----- DATA EXTRACT

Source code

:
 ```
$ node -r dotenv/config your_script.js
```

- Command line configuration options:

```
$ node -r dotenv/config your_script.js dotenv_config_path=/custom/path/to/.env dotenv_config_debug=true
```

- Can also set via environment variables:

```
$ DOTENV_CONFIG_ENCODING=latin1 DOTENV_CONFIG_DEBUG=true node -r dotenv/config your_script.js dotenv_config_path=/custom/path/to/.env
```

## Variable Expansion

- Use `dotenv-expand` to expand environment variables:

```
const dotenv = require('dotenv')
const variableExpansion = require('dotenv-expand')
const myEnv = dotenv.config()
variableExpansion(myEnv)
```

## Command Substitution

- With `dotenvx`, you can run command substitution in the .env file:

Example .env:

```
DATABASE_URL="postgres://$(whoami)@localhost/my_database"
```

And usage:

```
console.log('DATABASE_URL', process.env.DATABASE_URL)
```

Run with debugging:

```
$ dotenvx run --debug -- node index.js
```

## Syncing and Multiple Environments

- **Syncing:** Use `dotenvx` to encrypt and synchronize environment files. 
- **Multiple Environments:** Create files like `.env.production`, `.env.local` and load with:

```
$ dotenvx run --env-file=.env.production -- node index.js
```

----------

WHAT THE TASK REQUIRES: In the entries, find the line containing "- Can also set" and output it and all remaining lines exactly.

SOLUTION FOR THIS EXERCISE:
- Can also set via environment variables:

```
$ DOTENV_CONFIG_ENCODING=latin1 DOTENV_CONFIG_DEBUG=true node -r dotenv/config your_script.js dotenv_config_path=/custom/path/to/.env
```

## Variable Expansion

- Use `dotenv-expand` to expand environment variables:

```
const dotenv = require('dotenv')
const variableExpansion = require('dotenv-expand')
const myEnv = dotenv.config()
variableExpansion(myEnv)
```

## Command Substitution

- With `dotenvx`, you can run command substitution in the .env file:

Example .env:

```
DATABASE_URL="postgres://$(whoami)@localhost/my_database"
```

And usage:

```
console.log('DATABASE_URL', process.env.DATABASE_URL)
```

Run with debugging:

```
$ dotenvx run --debug -- node index.js
```

## Syncing and Multiple Environments

- **Syncing:** Use `dotenvx` to encrypt and synchronize environment files. 
- **Multiple Environments:** Create files like `.env.production`, `.env.local` and load with:

```
$ dotenvx run --env-file=.env.production -- node index.js
```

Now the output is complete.